During stay-at-home orders, the internet has been a lifeline for many. In addition to using social media, lots of people are taking classes or researching topics, many with a religious bent.
Here's some of what people are learning about online:
On the in-depth end of the spectrum, the Homebrewed Christianity podcast at trippfuller.com is offering “The Rise of Bonhoeffer: Ethics & Empire in a Post-Truth Era.”
Dietrich Bonhoeffer was a pastor and theologian in Germany during the time of Adolf Hitler. He was imprisoned and executed for his stance against Hitler and the Nazis.

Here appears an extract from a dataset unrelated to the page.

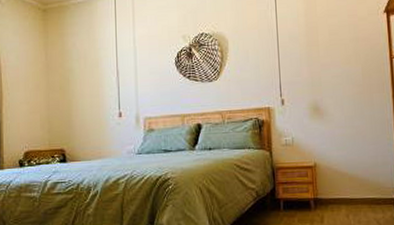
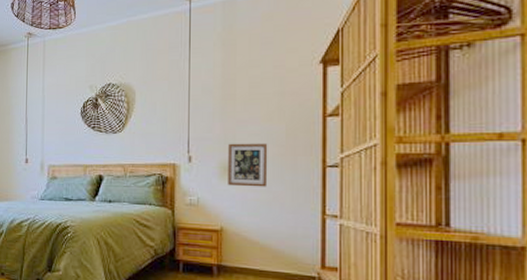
picture frame: none [315,84,351,125] -> present [228,143,268,187]

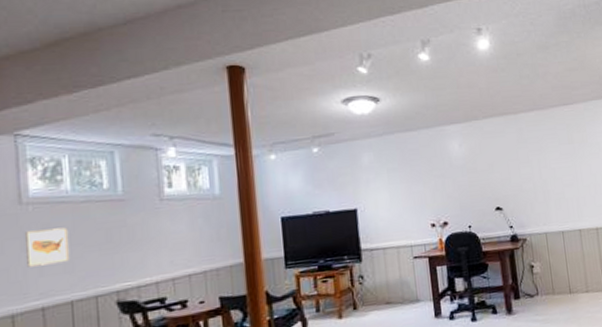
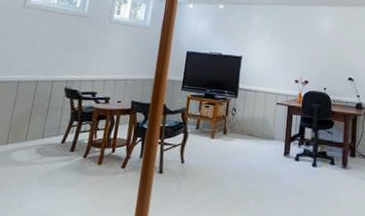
wall art: present [25,227,70,267] -> none [17,26,48,53]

His books — "Cost of Discipleship," which encouraged people to move away from a comfortable religion and to radical following of Jesus Christ; "Life Together," about Christian community; and "Letters and Papers from Prison" — are still classic reading for many Christians. Visit christianitytoday.com/history/people/martyrs/dietrich-bonhoeffer.html for a short biography.
“Each of the elements are intended to provide all the resources necessary for the engaged nerd like yourself to wrestle deeply with a powerful thinker like Dietrich Bonhoeffer,” according to a description of the five-week online forum.
Theological ethicist Jeffrey C. Pugh will give a lecture each week, then he and host Tripp Fuller will discuss it. The class is invited to a private group page for more conversation. Readings will come from five of Bonhoeffer’s books.
Visit homebrewedchristianity.lpages.co/riseofbonhoeffer/ to sign up. The course is offered on a donation basis. People are also encouraged to help sponsor others. Sessions are at 4 p.m. Tuesdays and start June 2. The lectures will also be sent by email to registered participants as well as on the livestream.
Bible reading for children
How about a Bible reading plan for children?
Kids Beach Club, a ministry that tries to reach every third- through sixth-grade student through an after-school program, started its summer Bible reading program on May 24 at kidsbeachclub.org/srp.
This Hang 10 plan offers weekly PDFs and videos taking children through the Bible in sections, such as the Books of Law or the Prophets, in 10 minutes a day. There is also a PDF that offers the entire reading plan in one download.
The program itself is free, but some activities are keyed to the KBC Explorer’s Study Bible, which is for sale on its site.
When to open church
Thom S. Rainer recently wrote on the Church Answers blog about why church members are disagreeing about when to restart in-person services.
The five answers are short, but if you want a summary, he reminds leaders: “You can’t please everyone all the time.” He tells them to do what they think is best.